DATA PROVIDED:
--------------------

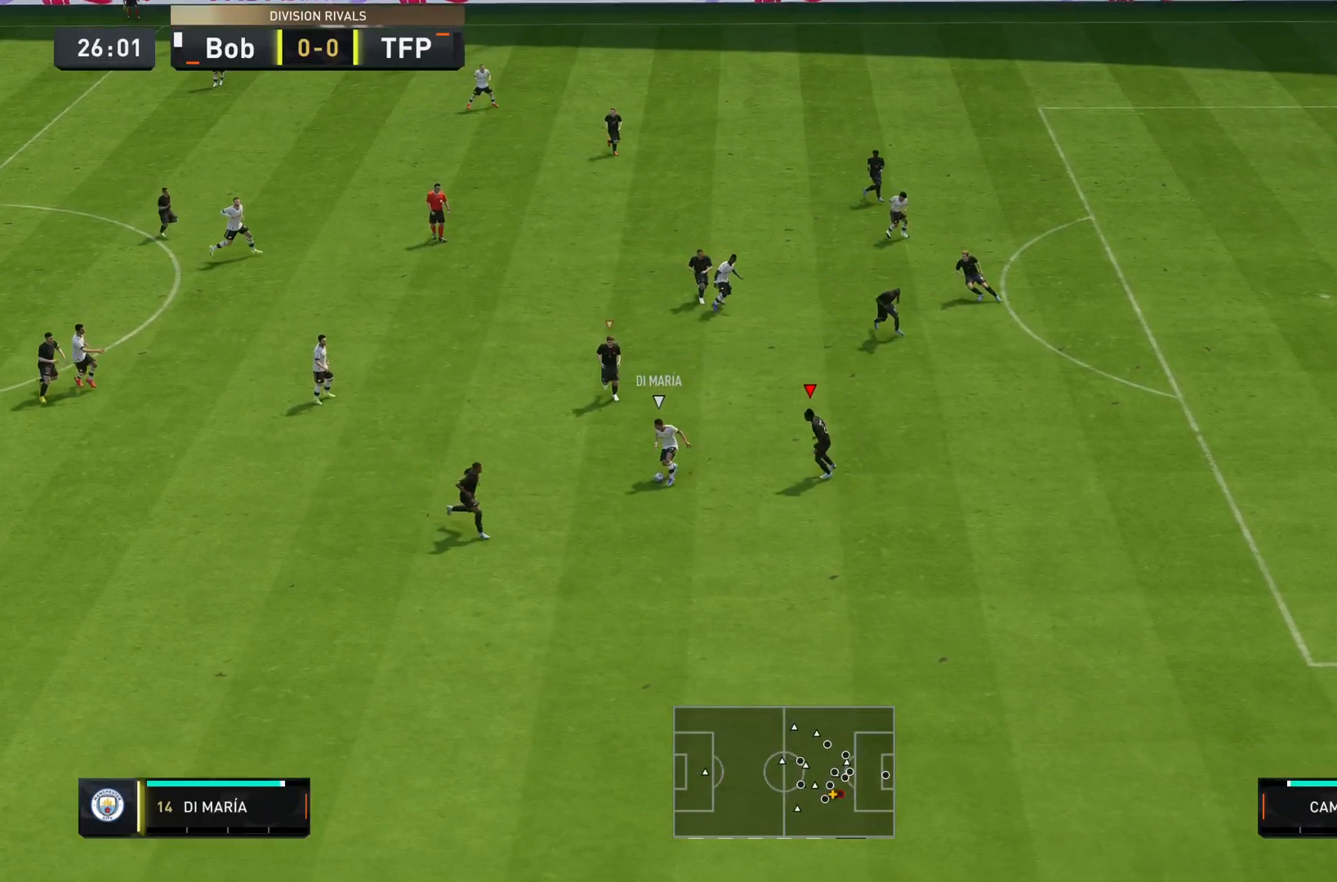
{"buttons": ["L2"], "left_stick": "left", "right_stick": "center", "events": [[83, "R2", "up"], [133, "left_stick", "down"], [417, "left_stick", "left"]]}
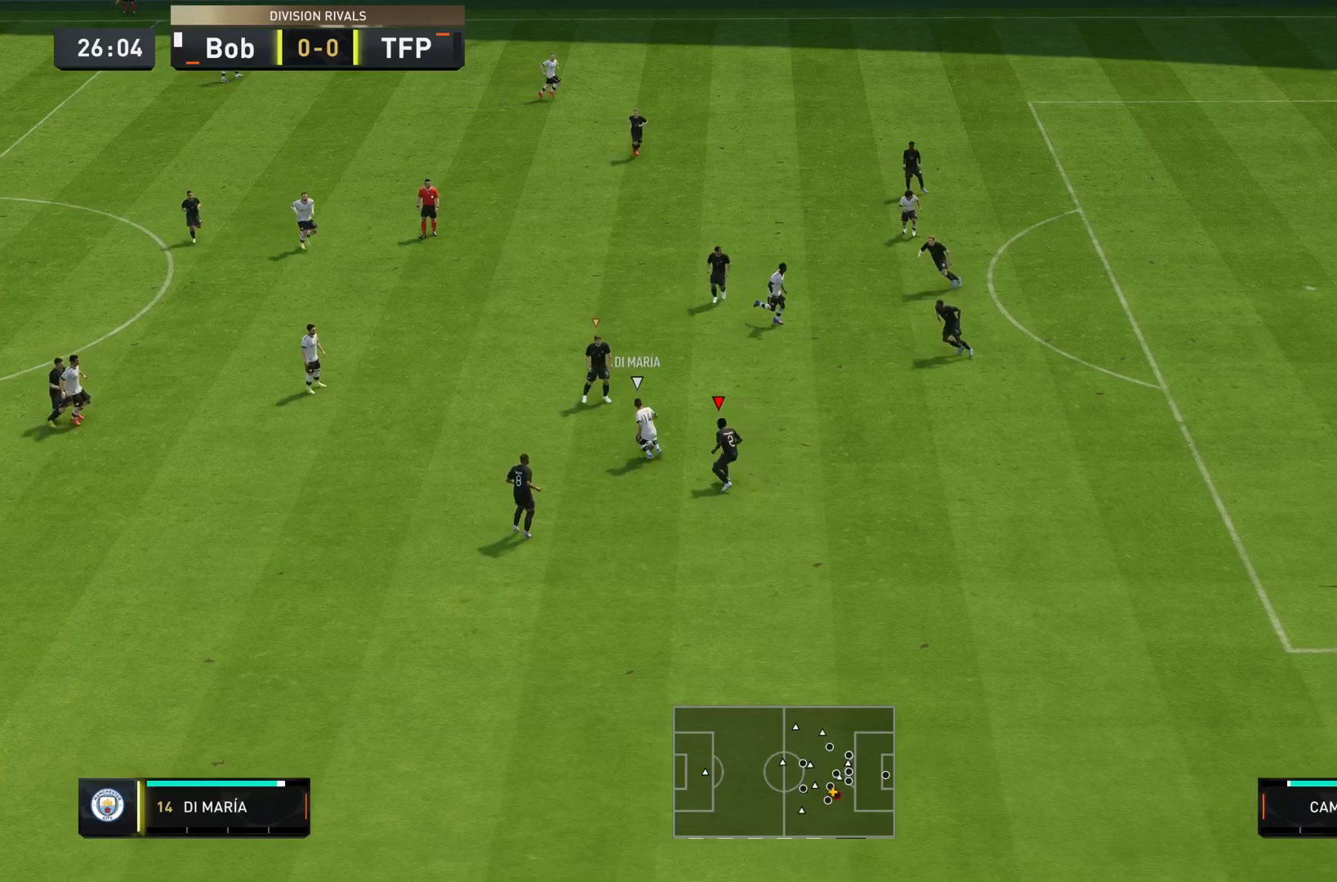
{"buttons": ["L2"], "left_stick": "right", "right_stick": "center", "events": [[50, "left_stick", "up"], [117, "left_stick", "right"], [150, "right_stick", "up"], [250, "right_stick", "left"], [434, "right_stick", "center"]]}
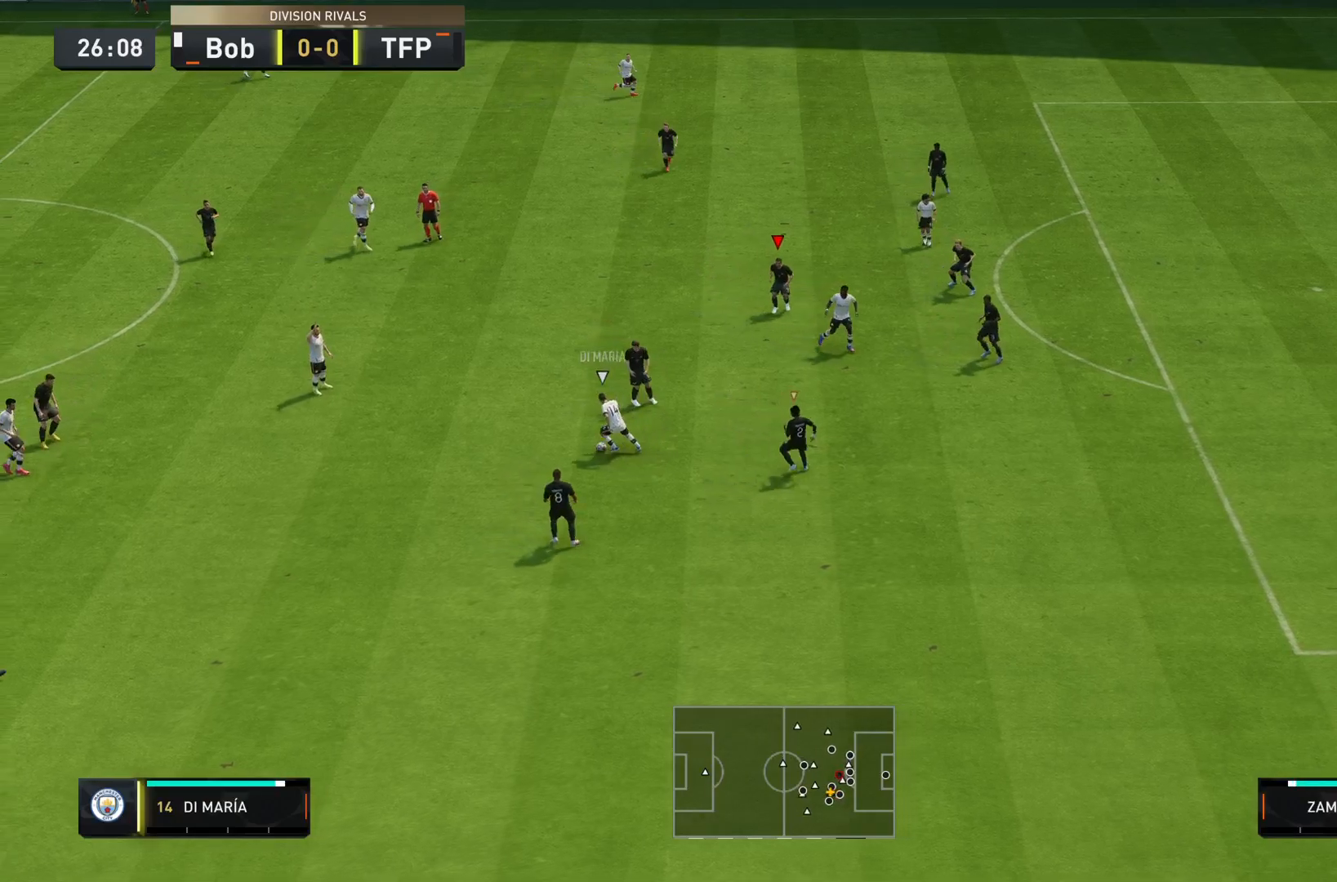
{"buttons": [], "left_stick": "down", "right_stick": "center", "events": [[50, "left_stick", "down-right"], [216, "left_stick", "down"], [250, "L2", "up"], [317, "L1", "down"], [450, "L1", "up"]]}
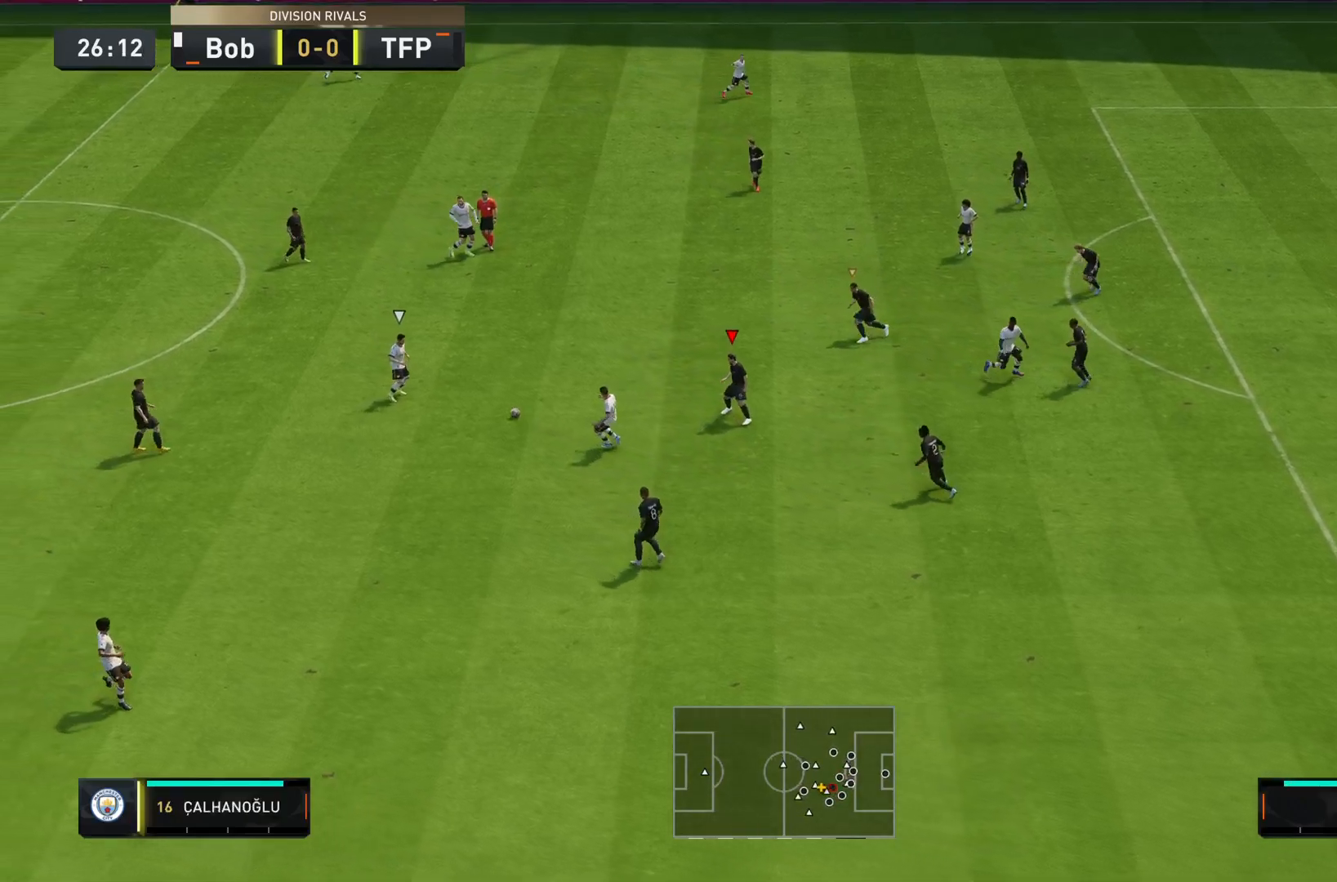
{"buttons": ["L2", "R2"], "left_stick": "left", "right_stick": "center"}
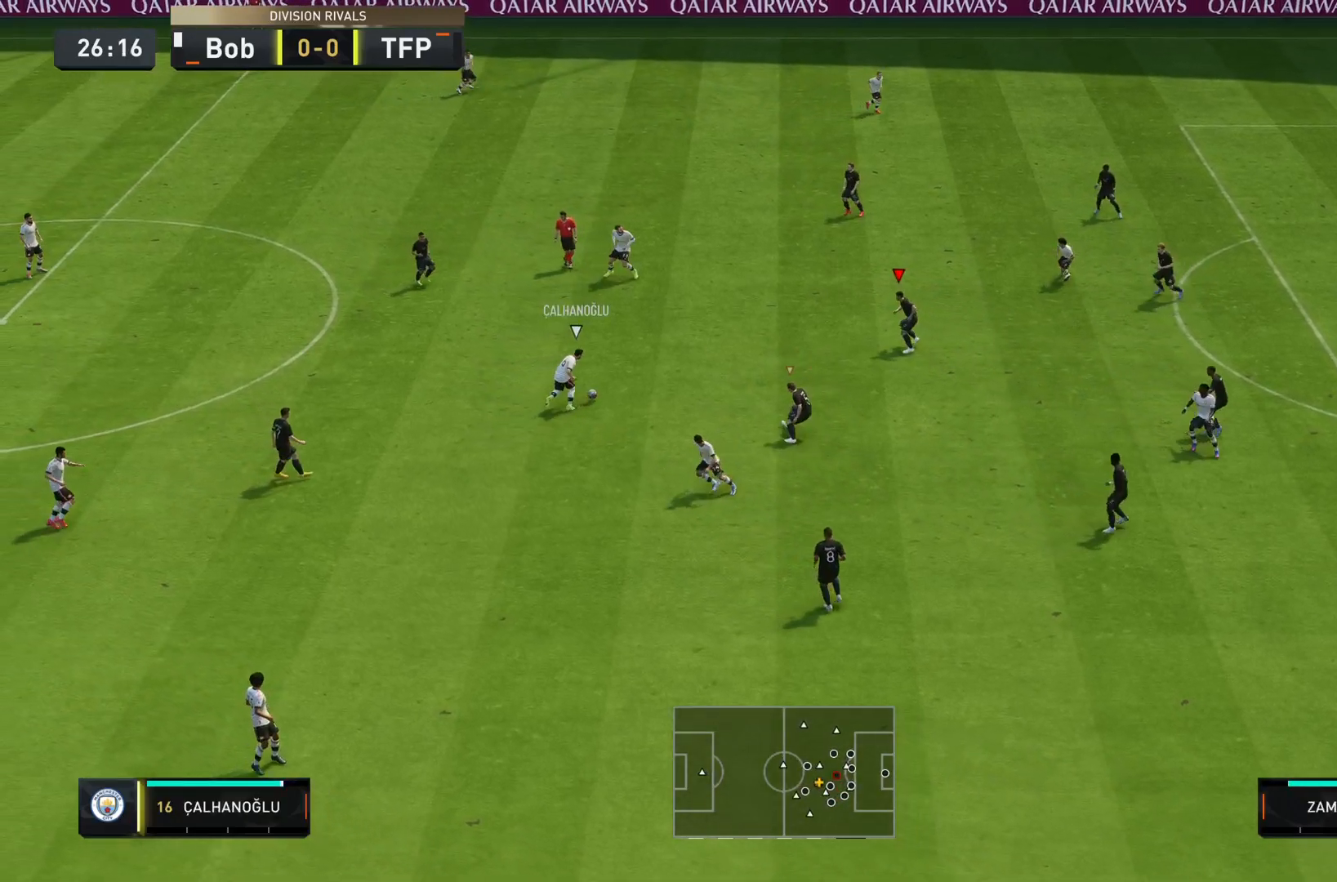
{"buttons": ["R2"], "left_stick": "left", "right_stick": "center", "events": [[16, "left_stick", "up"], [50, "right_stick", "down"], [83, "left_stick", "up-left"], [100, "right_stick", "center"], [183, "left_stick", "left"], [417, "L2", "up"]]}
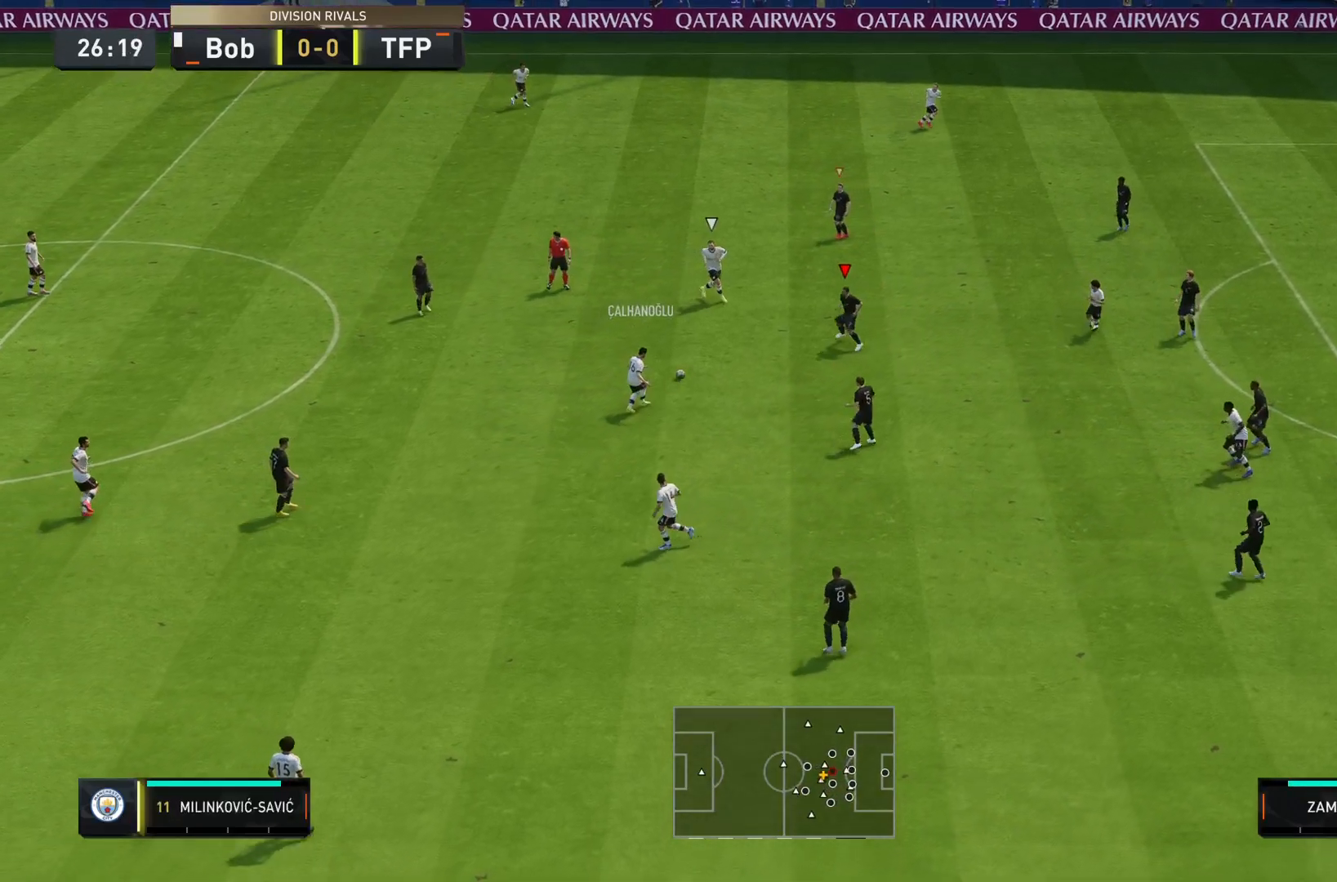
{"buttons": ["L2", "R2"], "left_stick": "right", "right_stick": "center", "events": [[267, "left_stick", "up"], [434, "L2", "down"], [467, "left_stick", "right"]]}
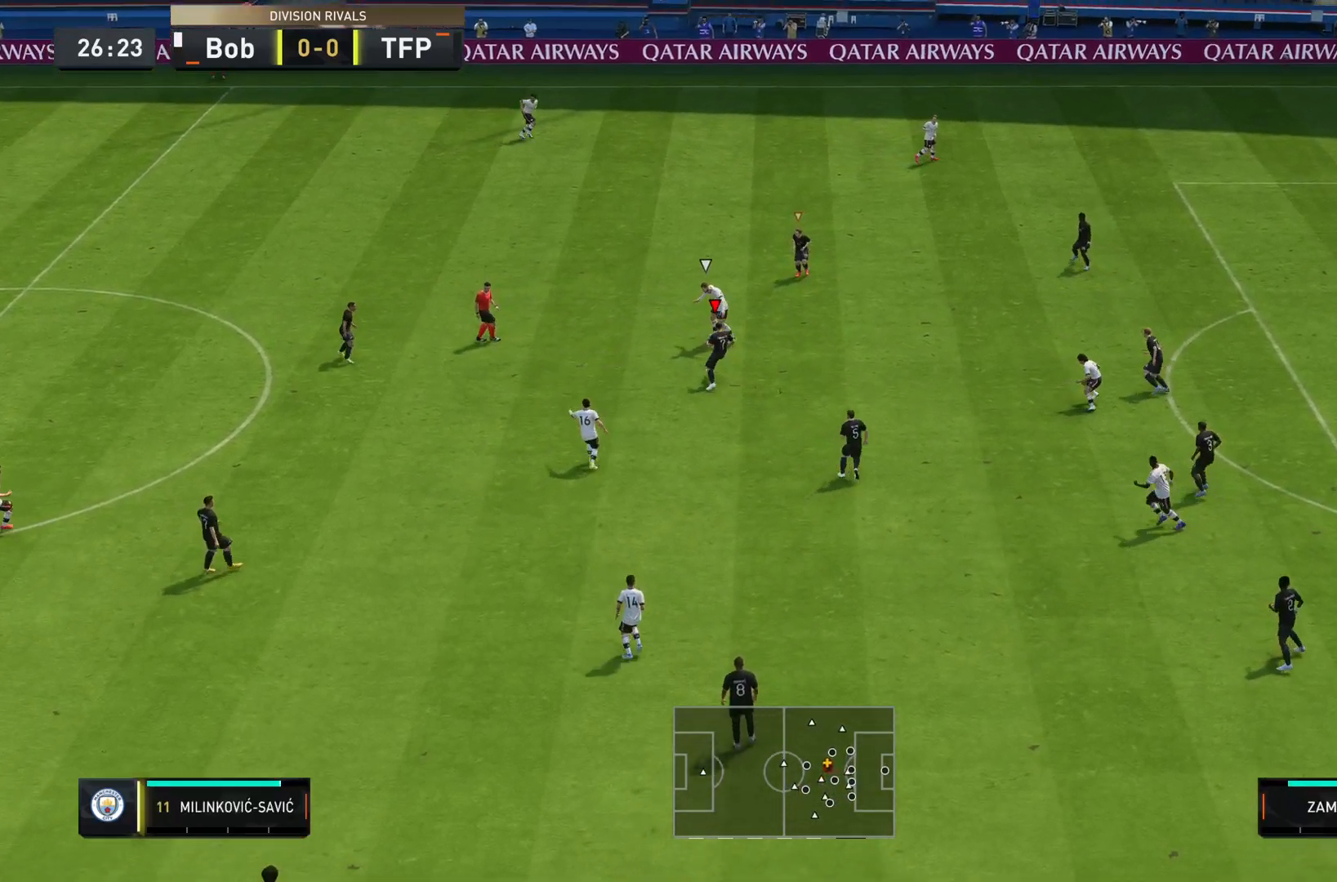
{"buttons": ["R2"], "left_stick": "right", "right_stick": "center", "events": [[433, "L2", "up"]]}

--------------------

TASK BRIEF: Return every record exactly. Pictures stay out.

SOLUTION TO THIS TASK:
{"buttons": ["L2"], "left_stick": "left", "right_stick": "center", "events": [[83, "R2", "up"], [133, "left_stick", "down"], [417, "left_stick", "left"]]}
{"buttons": ["L2"], "left_stick": "right", "right_stick": "center", "events": [[50, "left_stick", "up"], [117, "left_stick", "right"], [150, "right_stick", "up"], [250, "right_stick", "left"], [434, "right_stick", "center"]]}
{"buttons": [], "left_stick": "down", "right_stick": "center", "events": [[50, "left_stick", "down-right"], [216, "left_stick", "down"], [250, "L2", "up"], [317, "L1", "down"], [450, "L1", "up"]]}
{"buttons": ["L2", "R2"], "left_stick": "left", "right_stick": "center"}
{"buttons": ["R2"], "left_stick": "left", "right_stick": "center", "events": [[16, "left_stick", "up"], [50, "right_stick", "down"], [83, "left_stick", "up-left"], [100, "right_stick", "center"], [183, "left_stick", "left"], [417, "L2", "up"]]}
{"buttons": ["L2", "R2"], "left_stick": "right", "right_stick": "center", "events": [[267, "left_stick", "up"], [434, "L2", "down"], [467, "left_stick", "right"]]}
{"buttons": ["R2"], "left_stick": "right", "right_stick": "center", "events": [[433, "L2", "up"]]}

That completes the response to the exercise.